## YOUR TASK
Extract the lines beginning at the one that holds "wall scroll [617,171,646,223]" and ending at the final line of the material below, keeping them exact and leaving out all pictures.

## PROVIDED DATA
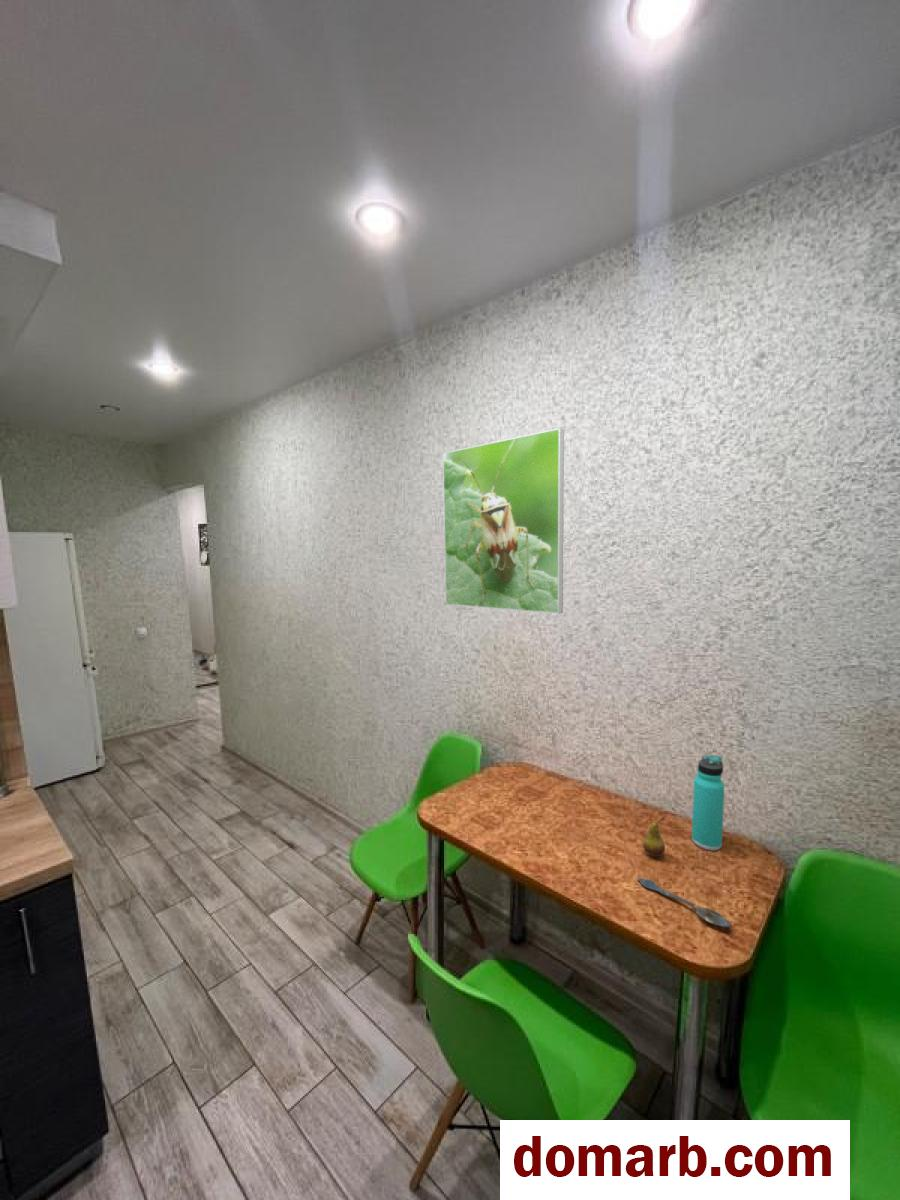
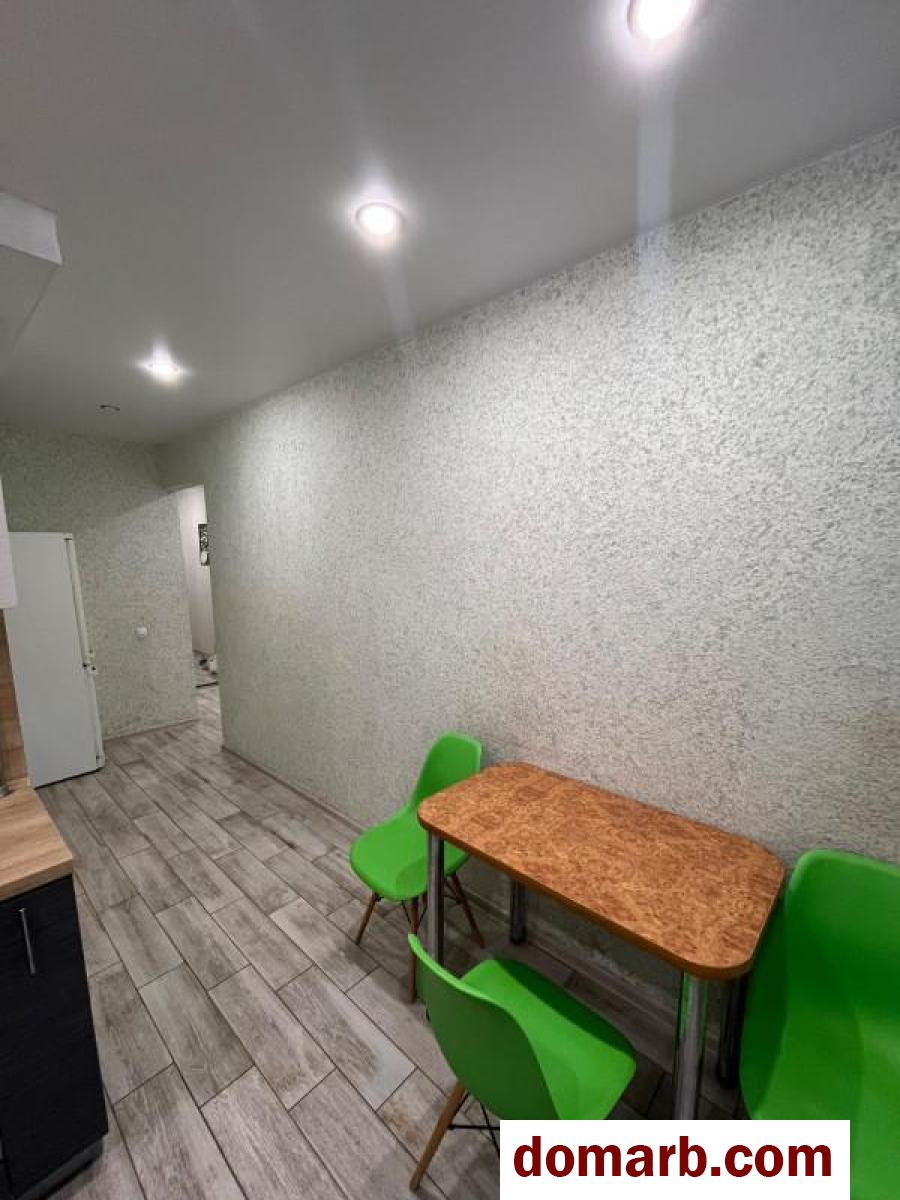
- thermos bottle [691,754,725,852]
- spoon [636,877,732,928]
- fruit [642,817,666,858]
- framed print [442,427,565,615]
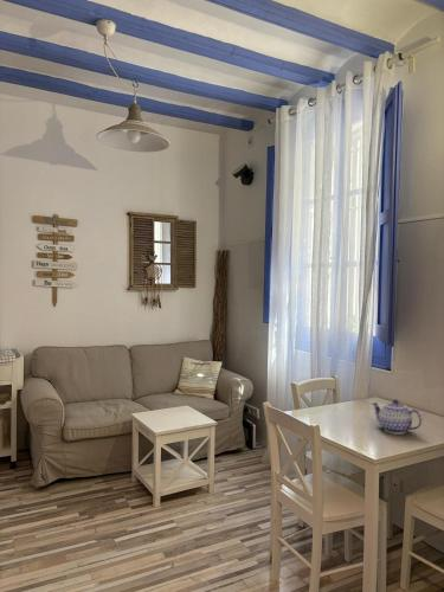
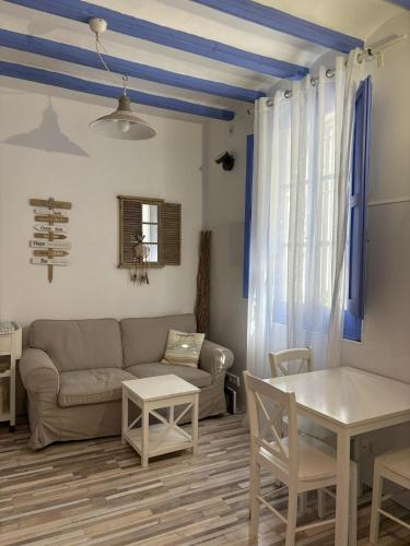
- teapot [371,398,423,436]
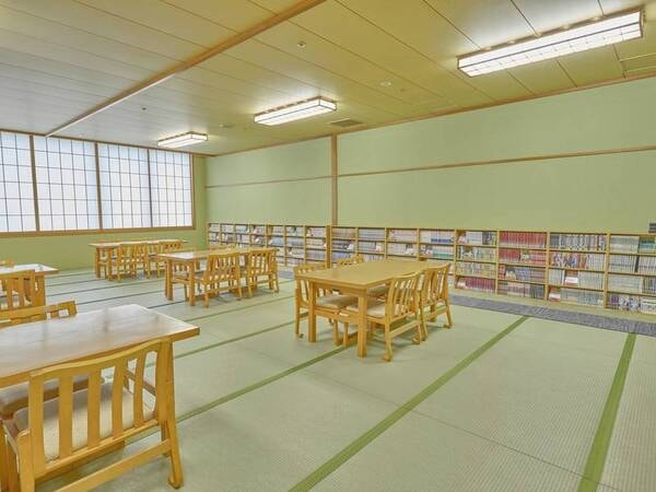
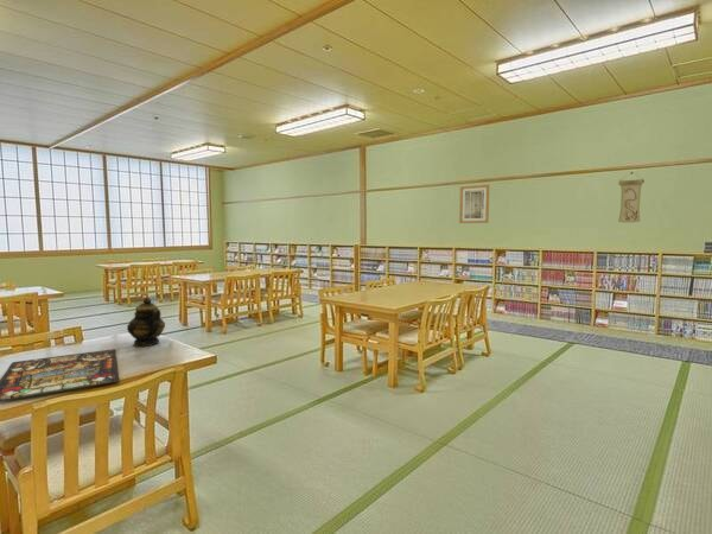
+ wall art [458,184,490,224]
+ wall scroll [617,171,646,223]
+ teapot [126,297,166,348]
+ stained glass panel [0,348,121,402]
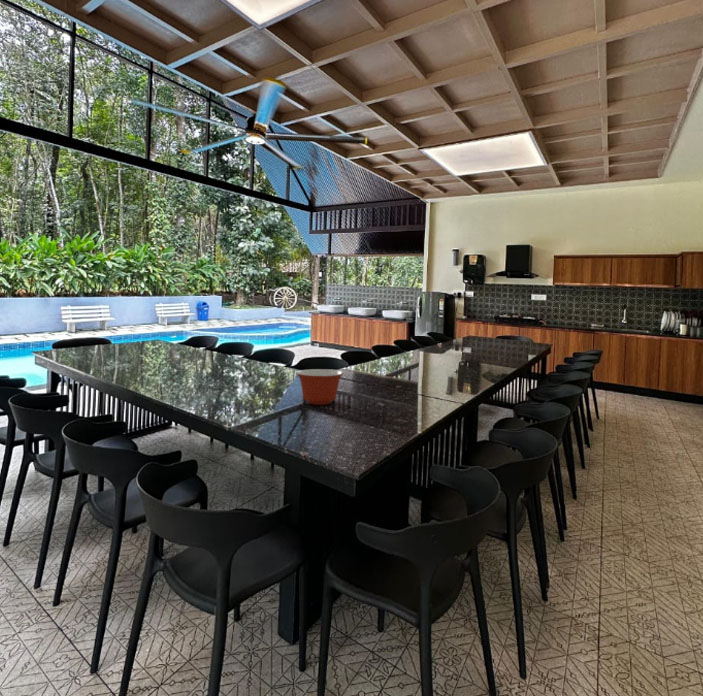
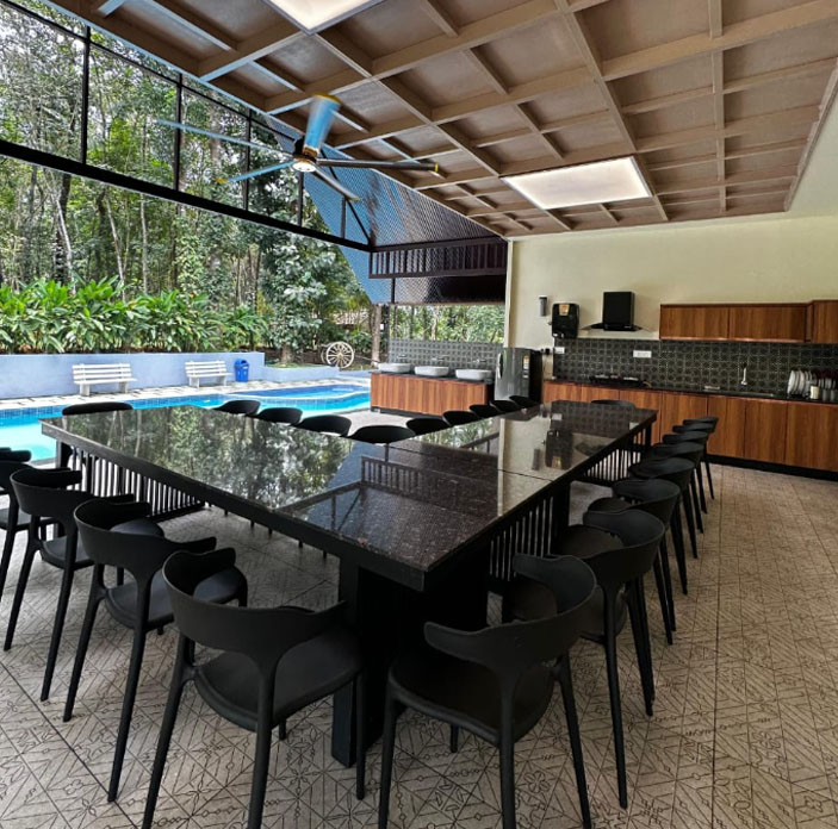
- mixing bowl [295,368,345,406]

## ANSWER TO THE PROBLEM
+ wall scroll [617,171,646,223]
+ teapot [126,297,166,348]
+ stained glass panel [0,348,121,402]
- mixing bowl [295,368,345,406]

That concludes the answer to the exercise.